I have amassed 5000 miles since I started riding a year and a half ago and 4000 this year alone. I have always tried to ride smartly and follow the cardinal rules of being seen and acting predictably. I was dressed in a bright yellow jacket and traveling properly in the road.
Wednesdays are my travel day. Nearly every Wednesday for the last four years I have spent in Chicago. I let myself be talked out of this week because of the weather. The immortal words of Dante from “Clerks” rang through my head more than once – “I’m not even supposed to be here!”
I had skipped riding on Tuesday due to rain and not being able to get my rollers adjusted properly to use them in time. This left me weary and frustrated and I was determined to ride Wednesday. The temps were fine and I was suitably dressed but the wind was oppressive – 15-20 mph and swirling. I decided to use my reasonably short Edwardsville route which goes out IN 62 – Corydon Pike. As I made my way over to 62 I thought about turning back as I could feel the wind trying to push me over in a way I have never experienced. I kept going knowing that once I got to the Edwardsville climb the wind would be more or less negated. I started out the rather flat opening section in to a serious headwind trying like hell and getting about 13-14 mph. I saw a fast moving small pickup truck coming in hot on my right side. He was coming down a hill on a side street looking to turn left at a STOP SIGN. He failed to stop and turned right in front of me. I saw what was happening and started to bail out to the right, I didn’t make it and slammed into the front quarter panel of the truck. I was already leaning away from the truck and so I went straight down and away from the vehicle. I hit my forehead in my eyebrow and my right shin probably on the downtube. I was able to jump right up with adrenaline and the driver got right out to help me. It should be said that he began apologizing immediately, asking if I was OK and clearly angry with himself for his carelessness. He said right up front that he should have seen me and he couldn’t believe he didn’t. There was no anti-cyclist screed and any attempt to blame me for not being on a sidewalk or something. I told him I understood and accepted his offer to sit on the tailgate while we waited for the cops.

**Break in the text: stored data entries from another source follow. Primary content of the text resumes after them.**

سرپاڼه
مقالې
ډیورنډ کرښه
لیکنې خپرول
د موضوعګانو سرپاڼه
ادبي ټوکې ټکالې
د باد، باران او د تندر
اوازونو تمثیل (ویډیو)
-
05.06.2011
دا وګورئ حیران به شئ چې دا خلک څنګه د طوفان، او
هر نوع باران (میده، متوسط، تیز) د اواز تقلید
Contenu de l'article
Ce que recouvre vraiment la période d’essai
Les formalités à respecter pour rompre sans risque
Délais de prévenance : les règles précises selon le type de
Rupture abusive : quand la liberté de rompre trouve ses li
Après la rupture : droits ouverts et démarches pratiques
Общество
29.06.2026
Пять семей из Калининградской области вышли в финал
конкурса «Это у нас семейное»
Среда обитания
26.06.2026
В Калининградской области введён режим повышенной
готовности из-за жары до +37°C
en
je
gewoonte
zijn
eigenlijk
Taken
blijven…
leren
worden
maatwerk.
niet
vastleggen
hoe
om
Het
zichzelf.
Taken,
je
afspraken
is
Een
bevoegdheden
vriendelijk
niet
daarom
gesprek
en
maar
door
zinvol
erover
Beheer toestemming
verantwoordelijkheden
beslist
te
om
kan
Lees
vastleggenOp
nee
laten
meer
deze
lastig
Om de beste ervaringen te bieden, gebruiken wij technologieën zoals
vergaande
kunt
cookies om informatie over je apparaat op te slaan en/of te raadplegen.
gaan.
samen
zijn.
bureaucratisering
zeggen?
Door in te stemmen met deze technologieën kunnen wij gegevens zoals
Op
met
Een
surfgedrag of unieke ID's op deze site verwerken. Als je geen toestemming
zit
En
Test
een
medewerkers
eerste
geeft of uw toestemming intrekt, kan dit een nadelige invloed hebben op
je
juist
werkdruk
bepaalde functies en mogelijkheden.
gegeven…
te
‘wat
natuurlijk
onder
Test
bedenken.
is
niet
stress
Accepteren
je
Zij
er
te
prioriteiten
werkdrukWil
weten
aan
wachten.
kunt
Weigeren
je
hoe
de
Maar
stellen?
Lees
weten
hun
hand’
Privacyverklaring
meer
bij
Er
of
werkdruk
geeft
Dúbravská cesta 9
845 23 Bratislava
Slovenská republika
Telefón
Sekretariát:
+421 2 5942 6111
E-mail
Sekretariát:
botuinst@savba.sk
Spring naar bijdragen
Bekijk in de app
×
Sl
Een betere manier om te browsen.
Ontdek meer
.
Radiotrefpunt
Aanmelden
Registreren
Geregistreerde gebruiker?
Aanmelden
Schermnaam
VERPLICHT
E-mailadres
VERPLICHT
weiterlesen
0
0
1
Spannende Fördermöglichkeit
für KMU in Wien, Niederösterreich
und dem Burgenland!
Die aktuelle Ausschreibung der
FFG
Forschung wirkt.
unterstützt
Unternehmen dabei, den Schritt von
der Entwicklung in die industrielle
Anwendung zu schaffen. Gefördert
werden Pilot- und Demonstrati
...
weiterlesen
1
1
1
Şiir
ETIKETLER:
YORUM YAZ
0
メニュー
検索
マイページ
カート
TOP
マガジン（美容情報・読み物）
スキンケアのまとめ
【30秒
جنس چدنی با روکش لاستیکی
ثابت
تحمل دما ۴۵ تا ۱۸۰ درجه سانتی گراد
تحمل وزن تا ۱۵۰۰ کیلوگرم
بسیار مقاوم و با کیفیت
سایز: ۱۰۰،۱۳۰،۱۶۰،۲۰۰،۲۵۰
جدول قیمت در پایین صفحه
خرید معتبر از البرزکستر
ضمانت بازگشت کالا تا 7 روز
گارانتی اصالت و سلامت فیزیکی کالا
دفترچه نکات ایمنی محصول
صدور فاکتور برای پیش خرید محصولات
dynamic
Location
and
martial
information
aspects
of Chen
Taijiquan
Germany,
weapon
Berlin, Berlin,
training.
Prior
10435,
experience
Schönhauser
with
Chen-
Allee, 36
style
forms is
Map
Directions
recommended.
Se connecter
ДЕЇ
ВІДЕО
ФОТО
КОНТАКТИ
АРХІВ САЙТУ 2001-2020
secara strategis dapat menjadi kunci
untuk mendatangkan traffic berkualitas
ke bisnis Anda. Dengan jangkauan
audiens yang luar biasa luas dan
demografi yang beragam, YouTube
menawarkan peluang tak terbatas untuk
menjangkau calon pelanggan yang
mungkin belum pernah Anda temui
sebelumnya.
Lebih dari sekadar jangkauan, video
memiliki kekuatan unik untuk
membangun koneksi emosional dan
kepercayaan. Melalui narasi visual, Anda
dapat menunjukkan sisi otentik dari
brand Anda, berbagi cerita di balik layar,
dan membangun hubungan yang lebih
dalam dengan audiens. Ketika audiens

At this point the jitters started to set in. As most of us do I have no shortage of things to live for. Not only was my front wheel smashed but so to was any illusion I might have that I was not vulnerable. In fact as I sat there that is what I thought of the most – being out on a bike really leaves you exposed. I thought a lot about having to tell my wife, my mom, and my dad. I imagined impassioned plea’s to quit riding on the road, do something safer. Then reality kicked into my head – I can not stop riding on the road. I love it. I have never loved another activity as much. When I watched the Hincapie movie and they asked him how he wanted to be remembered I knew what he would say before he said it. It went: 1. – a great father, 2. – an excellent husband, and 3. – a pretty good cyclist. I am paraphrasing his words but that is the gist of it and how I feel about myself as well.
In the end he gave me a ride back to work. The bike has been fixed, the helmet will be replaced, the insurance company is giving me some extra money for no apparent reason (OK, I know why they are) which will go toward some fantastic wool clothing, and I am back to riding. The man who hit me even went so far as to call and check on me later that day…a nice touch I think.
I have always tried to keep a healthy fear in my mind of the dangers of road riding. This has of course added to that fear. It is not hard to see that a few seconds could have made a huge difference either way. I feel very lucky to have come out of this relatively unscathed. I doubt but hope someone will read this that thinks that cyclists are a menace and always at fault and maybe change their mind some…
Meanwhile, keep your eyes peeled while driving around in your car or on your bike.